Hacker News new | ask | show | jobs
by TomBombadildoze 1849 days ago
Good gravy, this is a lot to unpack. It's an alarming story from the very beginning, and a cautionary tale of how tempting it is to do everything with Jenkins, even though it's an appropriate tool for absolutely nothing in the Year of our Lord 2021.

> As part of our automation setup, we continuously run integrity jobs to inspect our Jenkins nodes.

Why on earth would you self-host this in Jenkins? This is a monitoring and alerting problem.

> These jobs check system configurations and properties and look to see if any node is failing those checks.

What year is it? We've solved this with immutable infrastructure or system integrity monitoring. Or both.

> The checks automatically mark Jenkins nodes as offline when any of those checks fail and notifies our Mobile Build & Release team via a Slack message.

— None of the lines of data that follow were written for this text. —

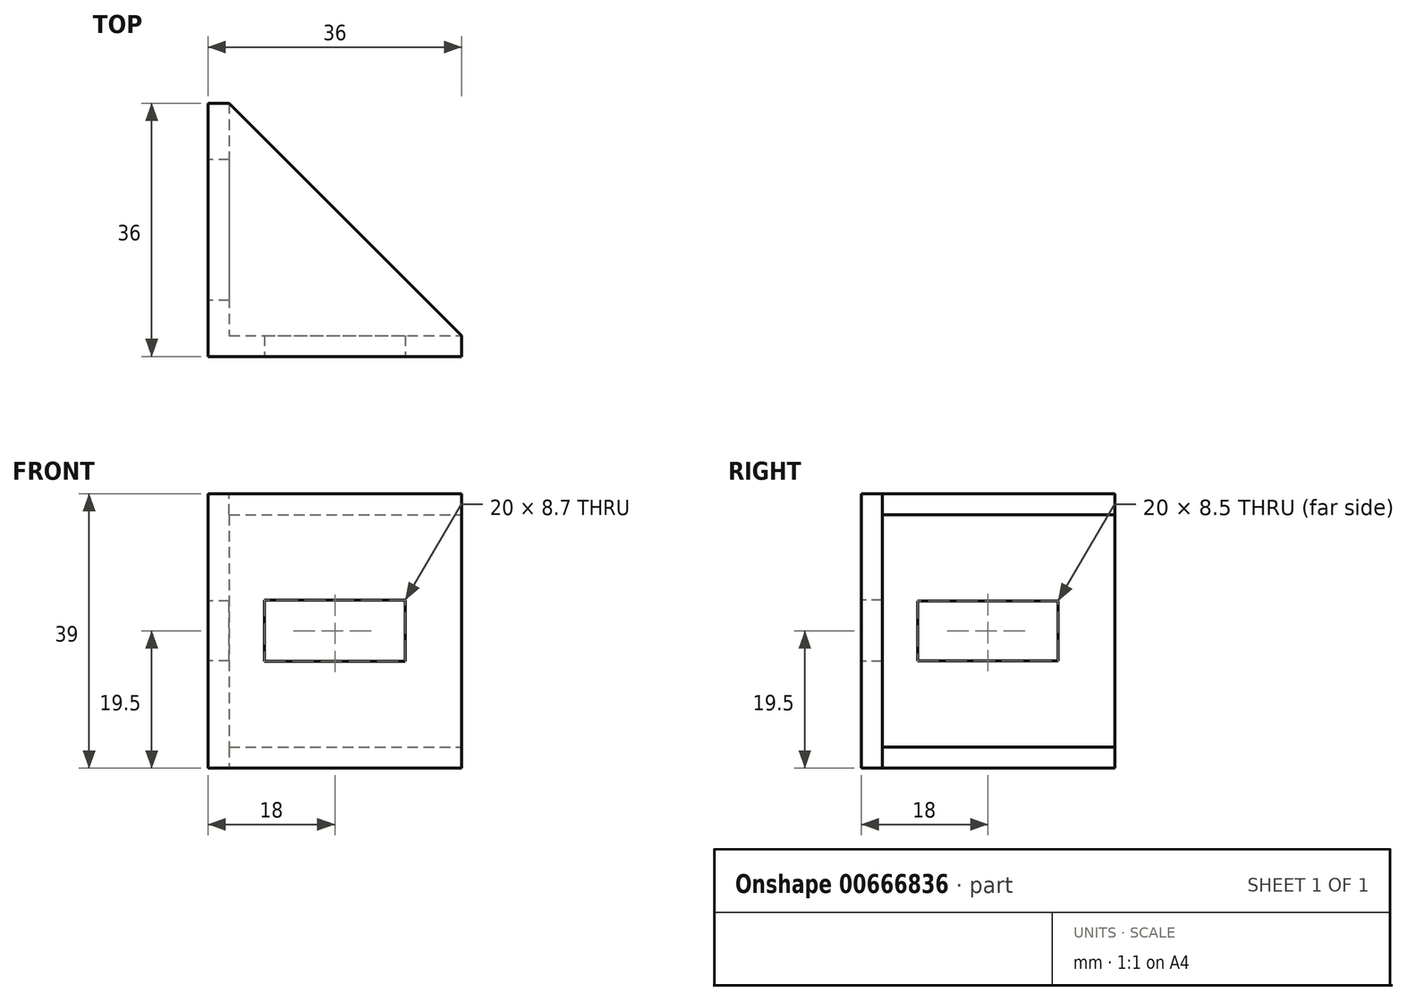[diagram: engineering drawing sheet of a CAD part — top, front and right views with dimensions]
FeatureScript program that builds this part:
annotation { "Feature Type Name" : "Feature", "Feature Type Description" : "" }
export const myFeature = defineFeature(function(context is Context, id is Id, definition is map)
    precondition{}
    {
        {
            var Q0;
            Q0=qCreatedBy(makeId("Top.planeOp"),FACE);
            var sketch = newSketch(context, id + "F0", { "sketchPlane" : qUnion([Q0])});
            skLineSegment(sketch, "E0", {"start": v(0, 0) * mm, "end": v(36, 0) * mm});
            skLineSegment(sketch, "E1", {"start": v(0, 0) * mm, "end": v(0, 36) * mm});
            skLineSegment(sketch, "E2", {"start": v(0, 36) * mm, "end": v(3, 36) * mm});
            skLineSegment(sketch, "E3", {"start": v(36, 0) * mm, "end": v(36, 3) * mm});
            skLineSegment(sketch, "E4", {"start": v(36, 3) * mm, "end": v(3, 36) * mm});
            skSolve(sketch);
        }
        {
            var Q0;
            Q0=makeQuery(id+"F0.imprint","IMPRINT",FACE,{"disambiguationData":[TD([[makeQuery(id+"F0.imprint","IMPRINT",EDGE,{"derivedFrom":sQuery(id+"F0.wireOp",EDGE,"E0")}),1.0]])]});
            extrude(context, id + "F1", {"entities" : qUnion([Q0]), "depth" : 3 * mm, "offsetDistance" : 25 * mm});
        }
        {
            var Q0;
            Q0=makeQuery(id+"F1.opExtrude","CAP_FACE",FACE,{"disambiguationData":[OSD([sQuery(id+"F0.wireOp",EDGE,"E0"),sQuery(id+"F0.wireOp",EDGE,"E1"),sQuery(id+"F0.wireOp",EDGE,"E2"),sQuery(id+"F0.wireOp",EDGE,"E3"),sQuery(id+"F0.wireOp",EDGE,"E4")])],"isStart":false});
            var sketch = newSketch(context, id + "F2", { "sketchPlane" : qUnion([Q0])});
            skLineSegment(sketch, "E5", {"start": v(3, 36) * mm, "end": v(3, 3) * mm});
            skLineSegment(sketch, "E6", {"start": v(3, 3) * mm, "end": v(36, 3) * mm});
            skSolve(sketch);
        }
        {
            var Q0;
            Q0=makeQuery(id+"F2.imprint","IMPRINT",FACE,{"disambiguationData":[TD([[makeQuery(id+"F2.imprint","IMPRINT",EDGE,{"derivedFrom":sQuery(id+"F2.wireOp",EDGE,"E5")}),-1.0]])]});
            extrude(context, id + "F3", {"entities" : qUnion([Q0]), "operationType" : NewBodyOperationType.ADD, "depth" : 16.5 * mm, "offsetDistance" : 25 * mm});
        }
        {
            var Q0;
            Q0=makeQuery(id+"F1.opExtrude","SWEPT_BODY",BODY,{"disambiguationData":[OSD([sQuery(id+"F0.wireOp",EDGE,"E0"),sQuery(id+"F0.wireOp",EDGE,"E1"),sQuery(id+"F0.wireOp",EDGE,"E2"),sQuery(id+"F0.wireOp",EDGE,"E3"),sQuery(id+"F0.wireOp",EDGE,"E4")])]});
            var Q1;
            Q1=makeQuery(id+"F3.opExtrude","CAP_FACE",FACE,{"disambiguationData":[OSD([sQuery(id+"F0.wireOp",EDGE,"E0"),sQuery(id+"F0.wireOp",EDGE,"E1"),sQuery(id+"F0.wireOp",EDGE,"E2"),sQuery(id+"F0.wireOp",EDGE,"E3"),sQuery(id+"F2.wireOp",EDGE,"E5"),sQuery(id+"F2.wireOp",EDGE,"E6")])],"isStart":false});
            mirror(context, id + "F4", {"operationType" : NewBodyOperationType.ADD, "entities" : qUnion([Q0]), "mirrorPlane" : qUnion([Q1])});
        }
        {
            var Q0;
            {var subQ0=sQuery(id+"F0.wireOp",EDGE,"E0");var subQ1=makeQuery(id+"F3.boolean.opBoolean","MERGE",FACE,{"derivedFrom":[makeQuery(id+"F1.opExtrude","SWEPT_FACE",FACE,{"disambiguationData":[OSD([subQ0])]}),makeQuery(id+"F3.opExtrude","SWEPT_FACE",FACE,{"disambiguationData":[OSD([subQ0])]})]});Q0=makeQuery(id+"F4.boolean.opBoolean","MERGE",FACE,{"derivedFrom":[subQ1,makeQuery(id+"F4.opPattern","COPY",FACE,{"derivedFrom":subQ1,"instanceName":"1"})]});}
            var sketch = newSketch(context, id + "F5", { "sketchPlane" : qUnion([Q0])});
            skLineSegment(sketch, "E7", {"start": v(18, 0) * mm, "end": v(18, 39) * mm, "construction": true});
            skLineSegment(sketch, "E8.bottom", {"start": v(28, 23.85) * mm, "end": v(8, 23.85) * mm});
            skLineSegment(sketch, "E8.top", {"start": v(28, 15.15) * mm, "end": v(8, 15.15) * mm});
            skLineSegment(sketch, "E8.left", {"start": v(28, 23.85) * mm, "end": v(28, 15.15) * mm});
            skLineSegment(sketch, "E8.right", {"start": v(8, 23.85) * mm, "end": v(8, 15.15) * mm});
            skPoint(sketch, "E8.middle", {"position": v(18, 19.5) * mm});
            skSolve(sketch);
        }
        {
            var Q0;
            Q0 = qSketchRegion(id + "F5", true);
            extrude(context, id + "F6", {"entities" : qUnion([Q0]), "operationType" : NewBodyOperationType.REMOVE, "oppositeDirection" : true, "depth" : 25 * mm, "offsetDistance" : 25 * mm});
        }
        {
            var Q0;
            {var subQ0=sQuery(id+"F0.wireOp",EDGE,"E1");var subQ1=makeQuery(id+"F3.boolean.opBoolean","MERGE",FACE,{"derivedFrom":[makeQuery(id+"F1.opExtrude","SWEPT_FACE",FACE,{"disambiguationData":[OSD([subQ0])]}),makeQuery(id+"F3.opExtrude","SWEPT_FACE",FACE,{"disambiguationData":[OSD([subQ0])]})]});Q0=makeQuery(id+"F4.boolean.opBoolean","MERGE",FACE,{"derivedFrom":[subQ1,makeQuery(id+"F4.opPattern","COPY",FACE,{"derivedFrom":subQ1,"instanceName":"1"})]});}
            var sketch = newSketch(context, id + "F7", { "sketchPlane" : qUnion([Q0])});
            skLineSegment(sketch, "E9", {"start": v(-18, 0) * mm, "end": v(-18, 39) * mm, "construction": true});
            skLineSegment(sketch, "E10.bottom", {"start": v(-8, 23.75) * mm, "end": v(-28, 23.75) * mm});
            skLineSegment(sketch, "E10.top", {"start": v(-8, 15.25) * mm, "end": v(-28, 15.25) * mm});
            skLineSegment(sketch, "E10.left", {"start": v(-8, 23.75) * mm, "end": v(-8, 15.25) * mm});
            skLineSegment(sketch, "E10.right", {"start": v(-28, 23.75) * mm, "end": v(-28, 15.25) * mm});
            skPoint(sketch, "E10.middle", {"position": v(-18, 19.5) * mm});
            skSolve(sketch);
        }
        {
            var Q0;
            Q0 = qSketchRegion(id + "F7", true);
            extrude(context, id + "F8", {"entities" : qUnion([Q0]), "operationType" : NewBodyOperationType.REMOVE, "oppositeDirection" : true, "depth" : 25 * mm, "offsetDistance" : 25 * mm});
        }
    });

"Mark" offline? Why not just terminate it? And why do we care if build nodes come and go? These should be cattle, not pets. If they all die at once, that's bad. If they're cycling in and out, that's business as usual.

> When our Jenkins UI stopped working, we noticed two things:

> 1. We had recently upgraded Jenkins and all its plugins to a newer version

Did they just now learn what an awful idea this is? All of this at once, really?

This isn't so much a Jenkins problem (though let's be clear, Jenkins is a problem) as it is a remedial engineering problem. The top takeaways should be "choose appropriate tools for the task at hand" and "don't make reckless decisions with brittle systems".

2 comments

> "Mark" offline? Why not just terminate it? And why do we care if build nodes come and go? These should be cattle, not pets. If they all die at once, that's bad. If they're cycling in and out, that's business as usual.

Given that they are for mobile builds, there might be some macOS nodes in there for iOS builds. These might be in-house machines they maintain -- or, if they use a cloud provider, there might be costs to just killing and spinning up nodes. For example, for EC2 Mac instances:

> EC2 Mac instances are available for purchase as Dedicated Hosts through On Demand and Savings Plans pricing models. Billing for EC2 Mac instances is per second with a 24-hour minimum allocation period to comply with the Apple macOS Software License Agreement.

if that's the case, just restart the failing nodes

and of course it's not that simple, they still have to customize the workflow

I think it's a frog boiling problem.

I start with building my code, then deploying it, then verifying the deployment, a few smoke tests, regression tests, pretty soon all of those concepts are crowding in on the brainspace of monitoring.

It's just one more thing, why slow down to learn a new tool and convince people to use it?

These days it's getting easier for me to requisition a machine to run a dev tool on. That hasn't always been the case, and I'm sure it's not the case everywhere.